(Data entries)
□ □ □

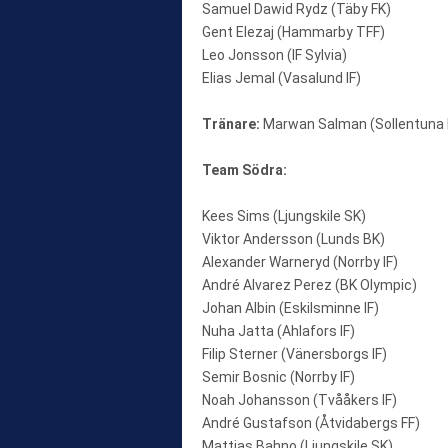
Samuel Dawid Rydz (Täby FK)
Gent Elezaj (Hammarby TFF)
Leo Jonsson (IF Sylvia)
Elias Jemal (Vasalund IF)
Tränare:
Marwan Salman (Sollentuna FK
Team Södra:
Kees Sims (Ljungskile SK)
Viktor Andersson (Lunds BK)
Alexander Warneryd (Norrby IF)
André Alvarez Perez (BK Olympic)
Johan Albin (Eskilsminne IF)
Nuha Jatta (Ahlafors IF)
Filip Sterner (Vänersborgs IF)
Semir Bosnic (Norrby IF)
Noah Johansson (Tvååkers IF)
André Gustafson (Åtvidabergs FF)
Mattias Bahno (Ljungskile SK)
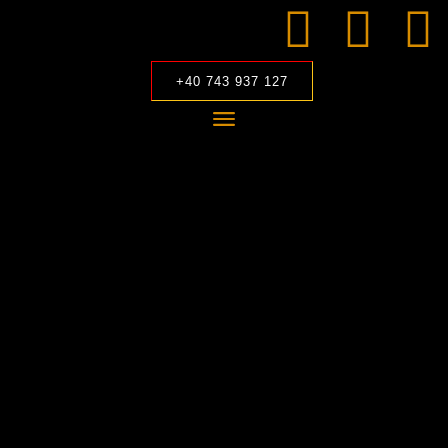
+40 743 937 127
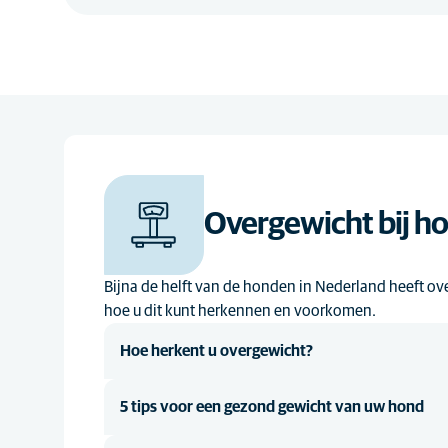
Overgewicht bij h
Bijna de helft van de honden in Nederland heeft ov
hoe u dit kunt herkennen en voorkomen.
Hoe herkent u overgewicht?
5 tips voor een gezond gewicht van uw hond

□ □ □

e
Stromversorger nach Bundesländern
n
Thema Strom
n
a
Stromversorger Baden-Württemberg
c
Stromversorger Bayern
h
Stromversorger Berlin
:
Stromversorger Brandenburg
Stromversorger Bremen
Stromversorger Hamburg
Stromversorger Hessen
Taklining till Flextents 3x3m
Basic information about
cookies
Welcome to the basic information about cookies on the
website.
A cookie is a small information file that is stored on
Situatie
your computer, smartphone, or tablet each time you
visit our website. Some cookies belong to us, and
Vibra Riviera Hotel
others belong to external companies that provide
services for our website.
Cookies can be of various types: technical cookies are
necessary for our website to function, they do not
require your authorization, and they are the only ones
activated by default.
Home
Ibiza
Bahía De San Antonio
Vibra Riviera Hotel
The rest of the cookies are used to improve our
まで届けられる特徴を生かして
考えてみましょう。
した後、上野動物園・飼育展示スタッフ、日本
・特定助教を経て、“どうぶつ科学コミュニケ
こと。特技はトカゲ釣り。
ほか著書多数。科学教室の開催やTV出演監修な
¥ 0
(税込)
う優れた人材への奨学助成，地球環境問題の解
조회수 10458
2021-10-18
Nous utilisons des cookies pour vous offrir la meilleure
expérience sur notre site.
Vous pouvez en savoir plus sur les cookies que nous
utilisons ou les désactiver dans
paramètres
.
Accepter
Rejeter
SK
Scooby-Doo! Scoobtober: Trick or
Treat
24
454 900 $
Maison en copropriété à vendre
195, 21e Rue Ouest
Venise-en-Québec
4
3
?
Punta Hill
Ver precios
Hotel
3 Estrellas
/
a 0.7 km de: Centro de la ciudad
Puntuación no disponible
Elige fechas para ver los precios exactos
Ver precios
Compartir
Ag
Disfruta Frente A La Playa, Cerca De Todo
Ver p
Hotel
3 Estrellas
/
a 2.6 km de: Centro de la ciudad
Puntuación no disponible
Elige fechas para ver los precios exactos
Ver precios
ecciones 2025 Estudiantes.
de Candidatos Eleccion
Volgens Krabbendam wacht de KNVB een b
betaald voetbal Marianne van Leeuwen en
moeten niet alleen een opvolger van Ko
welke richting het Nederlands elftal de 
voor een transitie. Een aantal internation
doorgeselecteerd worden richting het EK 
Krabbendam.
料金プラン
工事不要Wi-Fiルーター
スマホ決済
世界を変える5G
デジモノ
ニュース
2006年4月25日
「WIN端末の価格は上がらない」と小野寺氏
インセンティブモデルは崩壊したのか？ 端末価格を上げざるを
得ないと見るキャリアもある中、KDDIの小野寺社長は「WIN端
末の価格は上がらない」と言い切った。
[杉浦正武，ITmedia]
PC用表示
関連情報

□ □ □

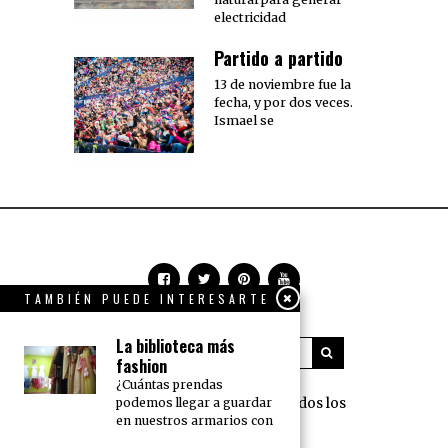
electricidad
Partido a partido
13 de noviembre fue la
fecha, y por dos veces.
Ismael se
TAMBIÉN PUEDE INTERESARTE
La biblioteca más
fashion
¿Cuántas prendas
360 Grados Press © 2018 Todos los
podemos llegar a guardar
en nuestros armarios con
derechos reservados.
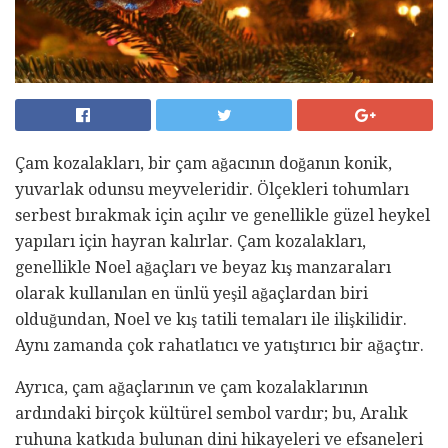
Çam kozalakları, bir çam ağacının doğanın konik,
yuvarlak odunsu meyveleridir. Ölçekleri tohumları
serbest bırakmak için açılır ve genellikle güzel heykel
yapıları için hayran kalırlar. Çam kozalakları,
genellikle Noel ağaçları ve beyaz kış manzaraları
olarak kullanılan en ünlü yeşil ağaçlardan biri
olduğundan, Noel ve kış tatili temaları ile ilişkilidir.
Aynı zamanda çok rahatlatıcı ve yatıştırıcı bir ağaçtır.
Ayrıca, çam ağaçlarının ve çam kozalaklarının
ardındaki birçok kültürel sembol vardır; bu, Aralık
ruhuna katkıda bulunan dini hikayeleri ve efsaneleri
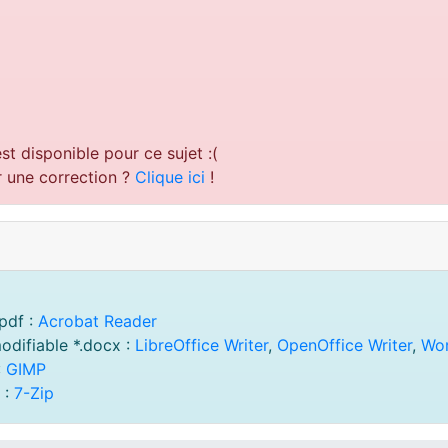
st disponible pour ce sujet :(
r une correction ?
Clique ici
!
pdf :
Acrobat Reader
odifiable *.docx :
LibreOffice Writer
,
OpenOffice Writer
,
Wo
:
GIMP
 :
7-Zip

□ □ □

What is required: What lines above contain the word "Stromversorger"? Return each such line.

Output below:
Stromversorger nach Bundesländern
Stromversorger Baden-Württemberg
Stromversorger Bayern
Stromversorger Berlin
Stromversorger Brandenburg
Stromversorger Bremen
Stromversorger Hamburg
Stromversorger Hessen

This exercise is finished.